Spatiotemporal Predictive Pre-training for Robotic Motor Control
Jiange Yang, Bei Liu, Jianlong Fu, Bocheng Pan, Gangshan Wu, Limin Wang
TL;DR
This work tackles the gap in robotic motor-control pre-training where static content priors predominate, proposing STP, a spatiotemporal predictive pre-training framework that uses asymmetric masking and decoupled dual decoders to learn both content and motion features from large-scale egocentric videos. By freezing the encoder for downstream behavior cloning and exploring post-pre-training and hybrid pre-training, STP demonstrates improved generalization to unseen, distractor-rich environments and better data efficiency across simulated and real-world tasks. Key findings include the superiority of STP over MAE and VC-1 baselines, the value of motion-focused pre-training, and nuanced insights into temporal-prediction conditioning and decoder architecture.
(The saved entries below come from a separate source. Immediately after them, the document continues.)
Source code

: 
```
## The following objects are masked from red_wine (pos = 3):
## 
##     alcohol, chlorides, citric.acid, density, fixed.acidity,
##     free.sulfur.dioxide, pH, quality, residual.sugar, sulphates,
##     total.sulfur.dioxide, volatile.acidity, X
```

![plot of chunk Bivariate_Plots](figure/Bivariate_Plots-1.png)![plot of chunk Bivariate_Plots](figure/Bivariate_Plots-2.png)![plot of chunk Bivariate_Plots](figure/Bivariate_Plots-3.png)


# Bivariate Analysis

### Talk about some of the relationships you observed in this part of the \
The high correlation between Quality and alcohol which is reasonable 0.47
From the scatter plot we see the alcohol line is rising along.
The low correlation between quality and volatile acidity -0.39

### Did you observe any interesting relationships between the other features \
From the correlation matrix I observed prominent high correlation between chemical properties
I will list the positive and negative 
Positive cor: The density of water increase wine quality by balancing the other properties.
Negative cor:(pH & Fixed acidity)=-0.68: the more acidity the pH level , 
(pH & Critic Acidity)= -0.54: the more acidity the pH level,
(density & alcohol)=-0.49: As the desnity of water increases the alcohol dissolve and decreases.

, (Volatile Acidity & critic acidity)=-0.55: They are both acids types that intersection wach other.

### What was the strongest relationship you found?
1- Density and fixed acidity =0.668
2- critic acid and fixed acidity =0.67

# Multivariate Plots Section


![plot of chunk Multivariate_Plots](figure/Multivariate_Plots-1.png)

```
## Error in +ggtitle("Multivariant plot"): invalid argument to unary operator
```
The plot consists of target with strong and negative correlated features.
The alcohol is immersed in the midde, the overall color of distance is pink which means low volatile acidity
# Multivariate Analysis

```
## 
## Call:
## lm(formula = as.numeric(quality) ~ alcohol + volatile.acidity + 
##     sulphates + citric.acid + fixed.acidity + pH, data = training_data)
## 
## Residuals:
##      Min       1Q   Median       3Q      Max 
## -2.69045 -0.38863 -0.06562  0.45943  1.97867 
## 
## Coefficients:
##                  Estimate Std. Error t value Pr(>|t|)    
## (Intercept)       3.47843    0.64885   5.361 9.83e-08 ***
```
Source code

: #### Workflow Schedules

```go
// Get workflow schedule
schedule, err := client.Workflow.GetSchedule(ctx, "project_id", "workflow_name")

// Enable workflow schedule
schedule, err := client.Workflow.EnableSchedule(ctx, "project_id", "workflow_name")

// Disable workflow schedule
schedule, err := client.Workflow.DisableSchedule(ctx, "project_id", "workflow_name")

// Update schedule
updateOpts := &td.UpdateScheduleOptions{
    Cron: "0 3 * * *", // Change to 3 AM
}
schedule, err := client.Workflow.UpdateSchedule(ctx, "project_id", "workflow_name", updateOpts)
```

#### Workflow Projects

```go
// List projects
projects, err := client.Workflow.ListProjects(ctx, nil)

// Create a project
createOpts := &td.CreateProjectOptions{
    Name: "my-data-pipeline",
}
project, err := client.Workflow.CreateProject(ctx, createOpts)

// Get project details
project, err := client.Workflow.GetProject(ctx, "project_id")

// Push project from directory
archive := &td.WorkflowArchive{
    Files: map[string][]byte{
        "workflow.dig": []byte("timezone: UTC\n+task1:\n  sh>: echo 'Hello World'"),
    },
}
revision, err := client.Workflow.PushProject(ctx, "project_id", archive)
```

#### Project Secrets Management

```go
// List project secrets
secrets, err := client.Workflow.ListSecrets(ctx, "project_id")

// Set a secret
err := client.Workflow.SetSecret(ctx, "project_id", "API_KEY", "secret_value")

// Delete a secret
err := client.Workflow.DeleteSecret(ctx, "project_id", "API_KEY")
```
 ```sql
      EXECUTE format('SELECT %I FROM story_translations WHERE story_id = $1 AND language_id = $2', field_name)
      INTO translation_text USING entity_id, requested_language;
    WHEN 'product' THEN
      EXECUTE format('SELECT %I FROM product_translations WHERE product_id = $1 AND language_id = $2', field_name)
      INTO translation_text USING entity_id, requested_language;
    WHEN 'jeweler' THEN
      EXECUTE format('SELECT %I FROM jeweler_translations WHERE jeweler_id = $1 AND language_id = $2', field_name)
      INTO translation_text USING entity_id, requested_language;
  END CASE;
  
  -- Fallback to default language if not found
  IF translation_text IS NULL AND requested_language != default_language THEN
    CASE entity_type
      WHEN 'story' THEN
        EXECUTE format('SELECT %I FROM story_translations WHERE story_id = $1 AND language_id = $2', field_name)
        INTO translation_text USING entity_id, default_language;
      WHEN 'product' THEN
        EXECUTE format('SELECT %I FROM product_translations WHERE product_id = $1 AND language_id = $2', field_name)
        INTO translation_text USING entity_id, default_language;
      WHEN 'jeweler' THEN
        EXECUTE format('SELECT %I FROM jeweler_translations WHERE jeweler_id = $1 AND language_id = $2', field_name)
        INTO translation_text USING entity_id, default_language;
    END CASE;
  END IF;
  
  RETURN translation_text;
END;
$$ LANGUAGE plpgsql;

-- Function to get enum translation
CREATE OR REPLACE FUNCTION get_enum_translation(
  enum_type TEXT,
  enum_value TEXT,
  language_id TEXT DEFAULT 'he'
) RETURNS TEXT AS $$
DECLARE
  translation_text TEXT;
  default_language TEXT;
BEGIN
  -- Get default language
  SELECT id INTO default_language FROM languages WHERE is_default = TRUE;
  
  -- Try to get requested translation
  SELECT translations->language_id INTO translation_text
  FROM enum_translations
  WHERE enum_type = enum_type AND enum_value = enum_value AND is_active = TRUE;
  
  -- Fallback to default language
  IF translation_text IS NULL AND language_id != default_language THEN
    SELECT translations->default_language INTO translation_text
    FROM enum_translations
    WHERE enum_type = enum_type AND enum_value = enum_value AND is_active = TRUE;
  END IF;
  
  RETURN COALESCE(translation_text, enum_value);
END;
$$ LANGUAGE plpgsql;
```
Overall, STP offers a practical, scalable approach for robust, transferable vision-based robotic control.
Abstract
Robotic motor control necessitates the ability to predict the dynamics of environments and interaction objects. However, advanced self-supervised pre-trained visual representations in robotic motor control, leveraging large-scale egocentric videos, often focus solely on learning the static content features. This neglects the crucial temporal motion clues in human video, which implicitly contain key knowledge about interacting and manipulating with the environments and objects. In this paper, we present a simple yet effective robotic motor control visual pre-training framework that jointly performs spatiotemporal prediction with dual decoders, utilizing large-scale video data, termed as STP. STP adheres to two key designs in a multi-task learning manner. First, we perform spatial prediction on the masked current frame for learning content features. Second, we utilize the future frame with an extremely high masking ratio as a condition, based on the masked current frame, to conduct temporal prediction for capturing motion features. The asymmetric masking and decoupled dual decoders ensure that our image representation focusing on motion information while capturing spatial details. Extensive simulation and real-world experiments demonstrate the effectiveness and generalization abilities of STP, especially in generalizing to unseen environments with more distractors. Additionally, further post-pre-training and hybrid pre-training unleash its generality and data efficiency. Our code and weights will be released for further applications.